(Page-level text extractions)
= = = =

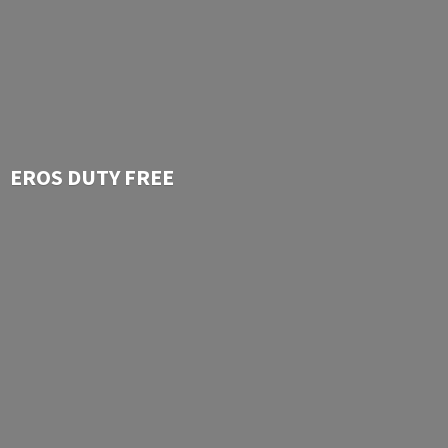
EROS
DUTY FREE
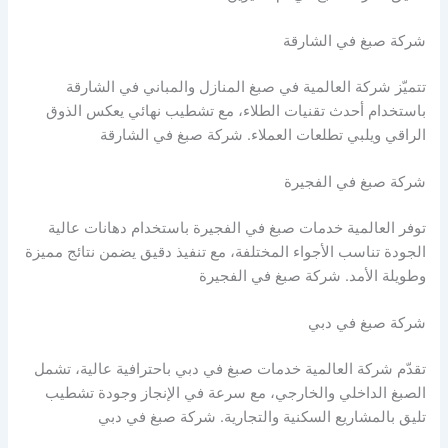
شركة صبغ في الشارقة
تتميّز شركة العالمية في صبغ المنازل والمباني في الشارقة
باستخدام أحدث تقنيات الطلاء، مع تشطيب نهائي يعكس الذوق
الراقي ويلبي تطلعات العملاء. شركة صبغ في الشارقة
شركة صبغ في الفجيرة
توفر العالمية خدمات صبغ في الفجيرة باستخدام دهانات عالية
الجودة تناسب الأجواء المختلفة، مع تنفيذ دقيق يضمن نتائج مميزة
وطويلة الأمد. شركة صبغ في الفجيرة
شركة صبغ في دبي
تقدّم شركة العالمية خدمات صبغ في دبي باحترافية عالية، تشمل
الصبغ الداخلي والخارجي، مع سرعة في الإنجاز وجودة تشطيب
تليق بالمشاريع السكنية والتجارية. شركة صبغ في دبي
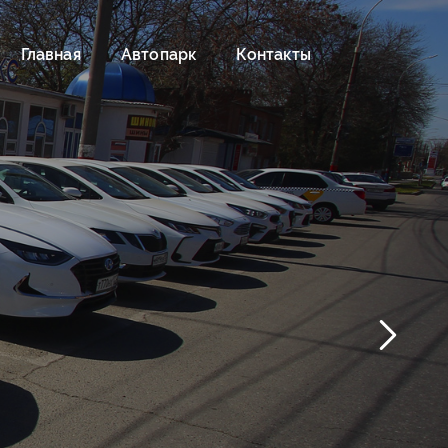
Главная
Автопарк
Контакты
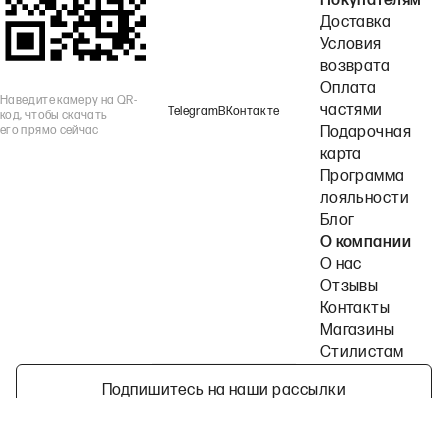
Покупателям
Доставка
Условия
возврата
Оплата
Наведите камеру на QR-
частями
Telegram
ВКонтакте
код, чтобы скачать
его прямо сейчас
Подарочная
карта
Программа
лояльности
Блог
О компании
О нас
Отзывы
Контакты
Магазины
Стилистам
Подпишитесь на наши рассылки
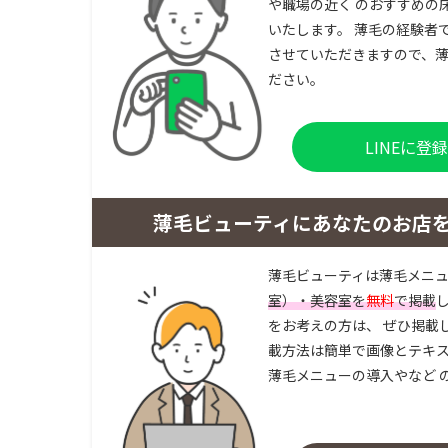
や職場の近く のおすすめの
いたします。 薄毛の経験者
させていただきますので、薄
ださい。
LINEに
薄毛ビューティにあなたのお店
薄毛ビューティは薄毛メニ
室）・美容室を
無料
で掲載
をお考えの方は、 ぜひ掲載
載方法は簡単で画像とテキス
薄毛メニューの導入やなど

= = = =

If a line of the data above holds the string "خدمات", count it, then state only the total.

*RESPONSE BOX*: 2